■ **Instructions for the task**: Skip the pictures. Copy all the rest of the records down exactly.

■ **Records for this task**:
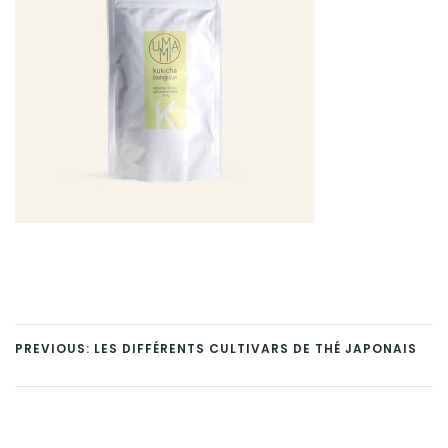
PREVIOUS: LES DIFFÉRENTS CULTIVARS DE THÉ JAPONAIS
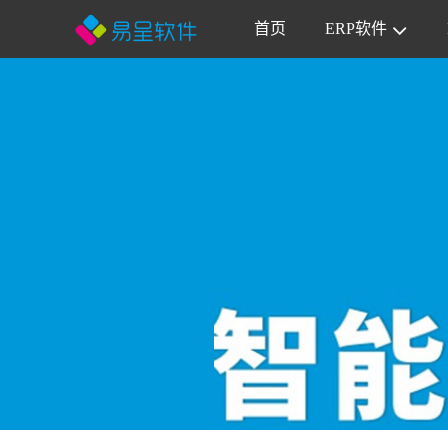
首页
ERP软件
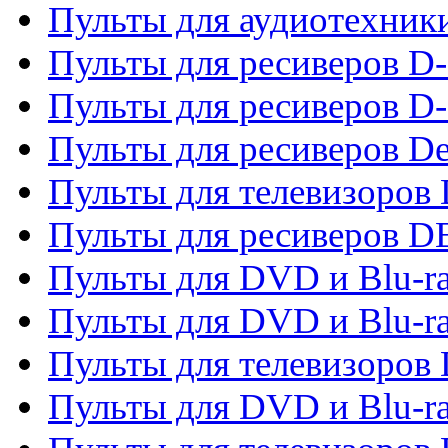
Пульты для аудиотехник
Пульты для ресиверов 
Пульты для ресиверов D-
Пульты для ресиверов De
Пульты для телевизоров 
Пульты для ресиверов 
Пульты для DVD и Blu-r
Пульты для DVD и Blu-r
Пульты для телевизоров
Пульты для DVD и Blu-r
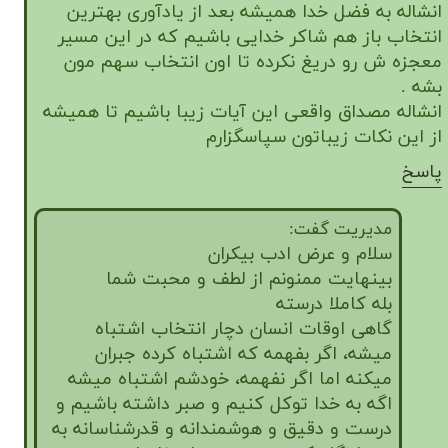
انشاله به فضل خدا همیشه بعد از یادآوری بهترین
انتخاب باز هم شاکر خدایی باشیم که در این مسیر
★
★
معجزه ش رو دریغ نکرده تا اون انتخاب سهم مون
بشه .
انشاله مصداق واقعی این آیات زیبا باشیم تا همیشه
از این نکات زیباتون سپاسگزارم
پاسخ
مدیریت گفت:
سلام و عرض ادب بیکران
بینهایت ممنونم از لطف و محبت شما
بله کاملا درسته
گاهی اوقات انسان دچار انتخاب اشتباه
میشه، اگر بفهمه که اشتباه کرده جبران
میکنه اما اگر نفهمه، خودشم اشتباه میشه
اگه به خدا توکل کنیم و صبر داشته باشیم و
درست و دقیق و هوشمندانه و قدرشناسانه به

■ **Response below**:
PREVIOUS: LES DIFFÉRENTS CULTIVARS DE THÉ JAPONAIS
首页
ERP软件
Пульты для аудиотехник
Пульты для ресиверов 
Пульты для ресиверов D-
Пульты для ресиверов De
Пульты для телевизоров 
Пульты для ресиверов 
Пульты для DVD и Blu-r
Пульты для DVD и Blu-r
Пульты для телевизоров
Пульты для DVD и Blu-r
انشاله به فضل خدا همیشه بعد از یادآوری بهترین
انتخاب باز هم شاکر خدایی باشیم که در این مسیر
★
★
معجزه ش رو دریغ نکرده تا اون انتخاب سهم مون
بشه .
انشاله مصداق واقعی این آیات زیبا باشیم تا همیشه
از این نکات زیباتون سپاسگزارم
پاسخ
مدیریت گفت:
سلام و عرض ادب بیکران
بینهایت ممنونم از لطف و محبت شما
بله کاملا درسته
گاهی اوقات انسان دچار انتخاب اشتباه
میشه، اگر بفهمه که اشتباه کرده جبران
میکنه اما اگر نفهمه، خودشم اشتباه میشه
اگه به خدا توکل کنیم و صبر داشته باشیم و
درست و دقیق و هوشمندانه و قدرشناسانه به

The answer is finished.